Retype the lines below exactly, but only those from the line that has "Figure 16. Discretised" through the line that has "Figure 5: Schematic". Omit every picture.

Stored data entries:

▼▼▼

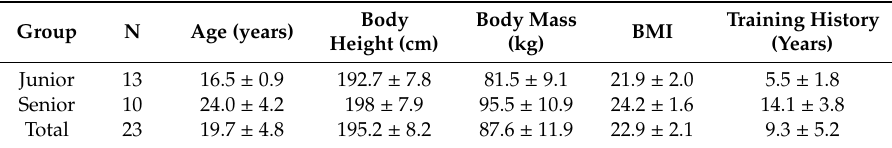
Table 1. Characteristics of Subjects.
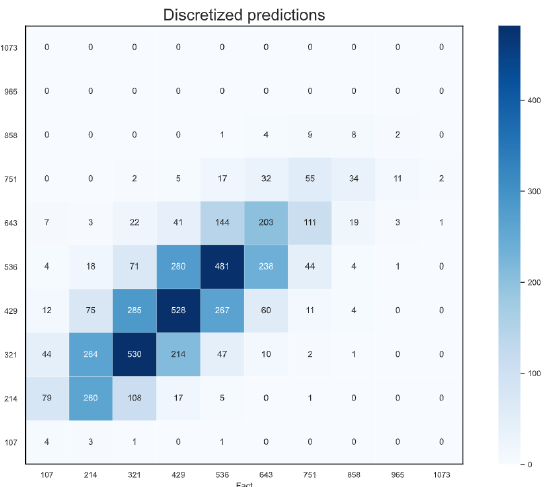
Figure 16. Discretised prediction output from the hybrid CNN. Predictions are binned into ten bins. The axes’ labels mark the upper bound of each bin.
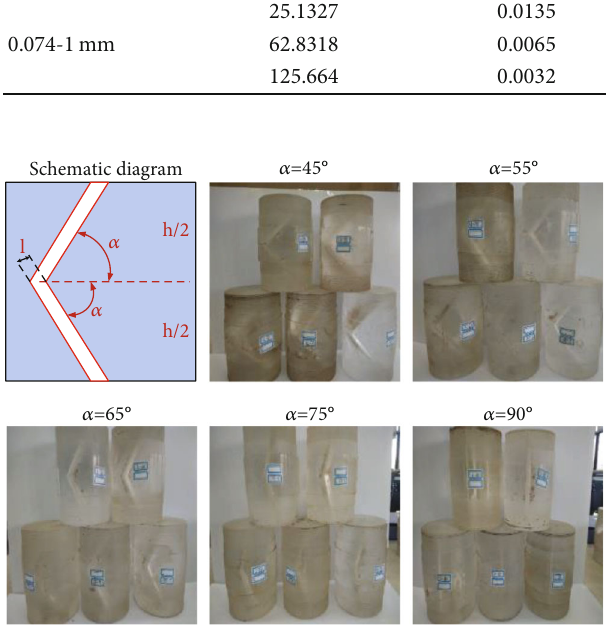
Figure 5: Schematic diagram and actual fracture test pieces. l , h , and α are the fracture aperture, height, and fracture angle of the sample,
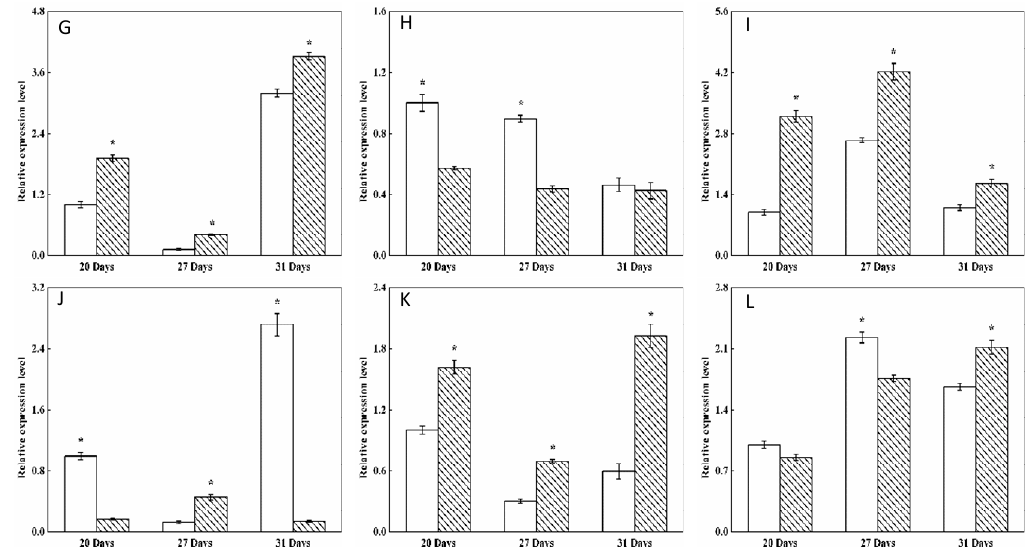
Figure 5. Transcription levels of the branching enzyme (BE), debranching enzyme (DBE), phosphorylase (PHO) and disproportionating enzyme (DPE) starch synthesis-related enzyme genes in wheat grains of BSMV-TaRSR1-infected and BSMV-GFP-infected spikes at 20, 27 and 31 days after anthesis. Transcription levels were measured by qPCR using Actin gene as internal control. ( A – L ), transcription levels of TaBEI , TaBEIIa , TaBEIIb , TaBEIII , TaISA1 , TaISA2 , TaISA3 , TaPUL , TaPHOL , TaPHOH , TaDPE1 and TaDPE2 genes, respectively. Each value is the mean ± standard deviation of three independent biological replicates. Asterisks indicate significant differences ( p < 0.05).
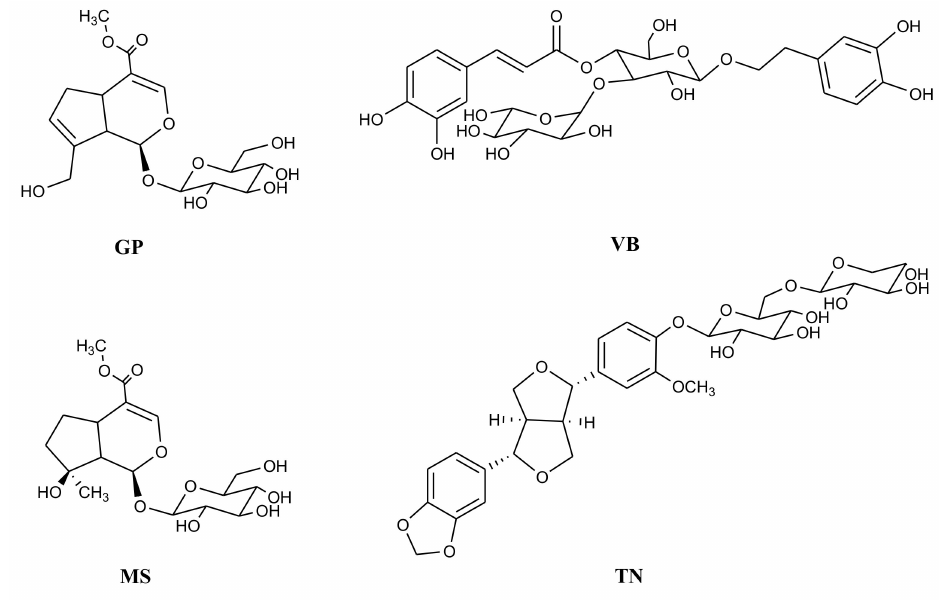
Figure 1. Bioactive compounds from Castilleja tenuiflora Benth. Genoposide ( GP ), mussaenoside ( MS ), verbascoside ( VB ) and tenuifloroside ( TN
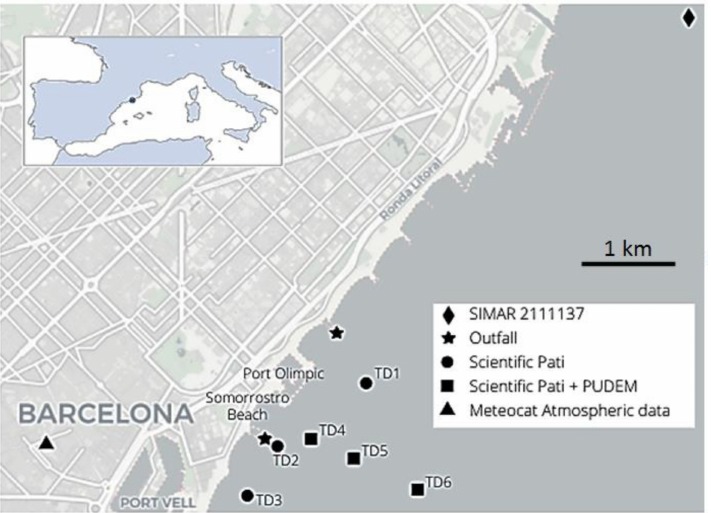
Figure 8. Study area off Barcelona with the location of the TD, wave and meteorological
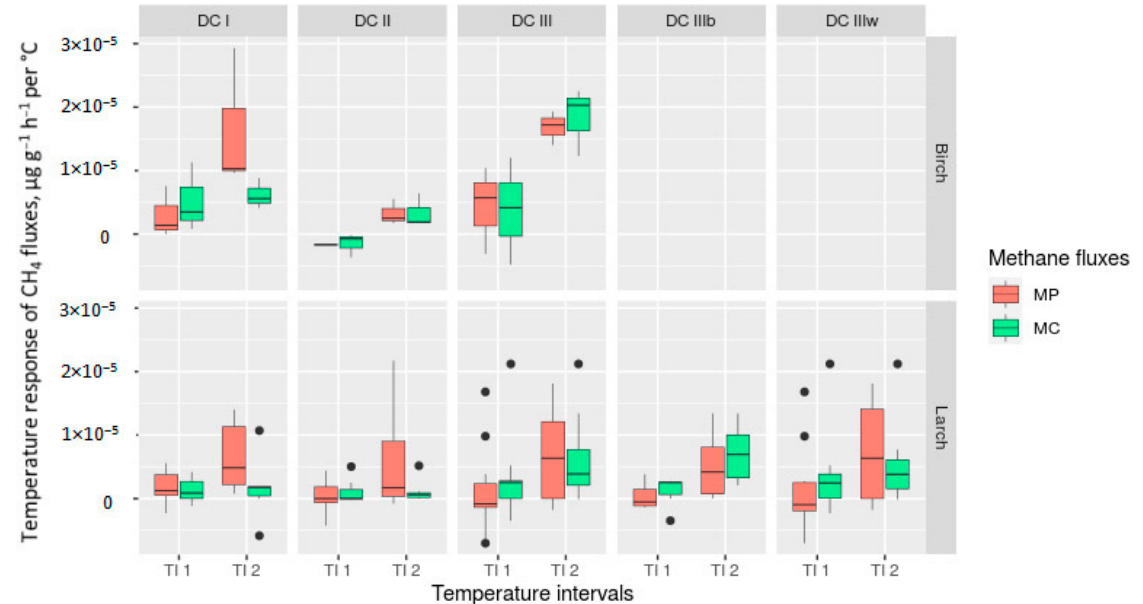
Figure 8. Temperature response of the CH 4 fluxes during decomposition of larch and birch CWD at different decomposition classes: MP—methane production; MC—methane consumption; TI 1—temperature interval from +5 to +15 °C; TI 2— temperature interval from +15 to +25 °C; DC I—DC III—decomposition classes; DC IIIb and DC IIIw—wood of Decomposition Class III decomposed by brown rot and white rot fungi, respectively.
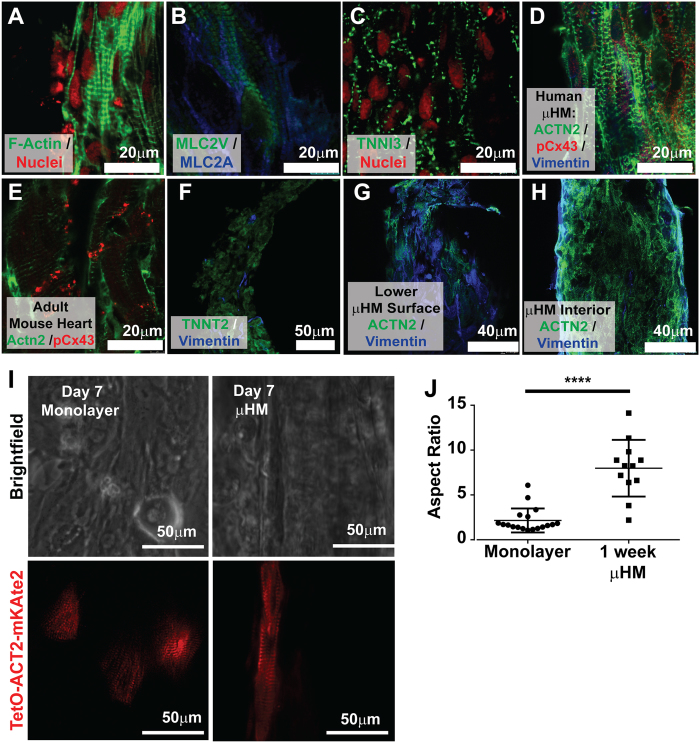
Cardiomyocyte morphology and distribution within Micro-Heart Muscle.(A–D) Representative confocal cross-sections of μHM assessed by whole-mount staining for (A) filamentous actin and nuclei (F-actin, green, and propidium iodide, red), (B) Myosin Light Chain 2v (MLC2V, green), and Myosin Light Chain 2a (MLC2A, Blue), (C) Cardiac Troponin I-C (TNNI3, green) and nuclei (propidium iodide, red), and (D) for sarcomeric α-Actinin (ACTN2, green), phospho-Connexin 43 (pCx43, red) and Vimentin (blue). (E) Representative confocal cross-section of an adult mouse ventricle stained for sarcomeric α-Actinin (Actn2, green) and pCx43 (red). (F–H) Analysis of the distribution of stromal cells (Vimentin, blue) and cardiomyocytes in the μHM (F) Cardiac Troponin T, TNNT2, green; (G–H) ACTN2, green) in (F) low magnification and (G–H) high magnification confocal cross-sections of μHM. (I) Representative images of iPS-CM harboring doxycycline induced TetO-ACTN2-mKate2 which were co-cultured with isogenic stromal cells either within monolayers (left) or μHM (right). Note cardiomyocytes form sarcomeres in both conditions, but cells appear much more elongated within μHM. (J) Quantification of the cellular aspect ratio of ACTN2-mKate2-positive iPS-CM within either μHM or confluent monolayers (**p < 10−4, 2-way t-test). Data points with the same aspect ratio value are stacked horizontally for easier viewing. Scale bars: (A–E) 10 μm; (G–H) 20 μm; (F,I) 50 μm.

▲▲▲

## EXERCISE OUTPUT
Figure 16. Discretised prediction output from the hybrid CNN. Predictions are binned into ten bins. The axes’ labels mark the upper bound of each bin.
Figure 5: Schematic diagram and actual fracture test pieces. l , h , and α are the fracture aperture, height, and fracture angle of the sample,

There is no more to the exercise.